### PROBLEM STATEMENT
All that is needed is each line of the entries holding the word "Star", copied as it stands.

### MATERIAL SHOWN
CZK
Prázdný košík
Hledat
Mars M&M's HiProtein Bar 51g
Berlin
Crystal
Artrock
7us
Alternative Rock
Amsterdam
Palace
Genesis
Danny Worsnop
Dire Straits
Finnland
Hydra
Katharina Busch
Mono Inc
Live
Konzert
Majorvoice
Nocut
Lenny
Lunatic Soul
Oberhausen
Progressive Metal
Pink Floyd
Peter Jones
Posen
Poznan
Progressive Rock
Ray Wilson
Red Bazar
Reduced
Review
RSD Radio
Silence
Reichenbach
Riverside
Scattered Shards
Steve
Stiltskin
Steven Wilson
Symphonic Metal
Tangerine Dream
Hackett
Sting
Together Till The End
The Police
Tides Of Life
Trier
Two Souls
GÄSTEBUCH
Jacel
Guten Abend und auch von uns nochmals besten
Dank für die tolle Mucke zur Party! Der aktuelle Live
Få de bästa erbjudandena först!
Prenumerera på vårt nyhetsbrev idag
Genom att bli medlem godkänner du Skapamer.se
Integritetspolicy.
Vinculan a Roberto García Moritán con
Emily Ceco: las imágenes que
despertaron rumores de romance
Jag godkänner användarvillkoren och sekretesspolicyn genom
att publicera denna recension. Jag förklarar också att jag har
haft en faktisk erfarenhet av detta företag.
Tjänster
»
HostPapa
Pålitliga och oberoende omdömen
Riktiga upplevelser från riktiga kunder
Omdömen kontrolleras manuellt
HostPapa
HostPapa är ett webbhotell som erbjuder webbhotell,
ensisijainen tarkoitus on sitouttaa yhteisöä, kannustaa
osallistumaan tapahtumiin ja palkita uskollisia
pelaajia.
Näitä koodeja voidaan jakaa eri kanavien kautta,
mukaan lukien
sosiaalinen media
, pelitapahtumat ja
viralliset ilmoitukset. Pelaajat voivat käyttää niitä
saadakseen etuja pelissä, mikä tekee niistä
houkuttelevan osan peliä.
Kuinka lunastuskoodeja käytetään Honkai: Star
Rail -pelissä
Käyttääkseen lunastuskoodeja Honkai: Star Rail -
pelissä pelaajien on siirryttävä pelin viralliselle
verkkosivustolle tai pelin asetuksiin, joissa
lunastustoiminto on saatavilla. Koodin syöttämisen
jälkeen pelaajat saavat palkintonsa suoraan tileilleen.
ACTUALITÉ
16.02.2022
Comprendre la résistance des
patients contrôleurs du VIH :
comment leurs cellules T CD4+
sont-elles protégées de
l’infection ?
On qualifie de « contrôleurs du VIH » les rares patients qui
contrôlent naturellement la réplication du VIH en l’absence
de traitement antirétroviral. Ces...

### ANSWER FOR THIS EXERCISE
Kuinka lunastuskoodeja käytetään Honkai: Star
Käyttääkseen lunastuskoodeja Honkai: Star Rail -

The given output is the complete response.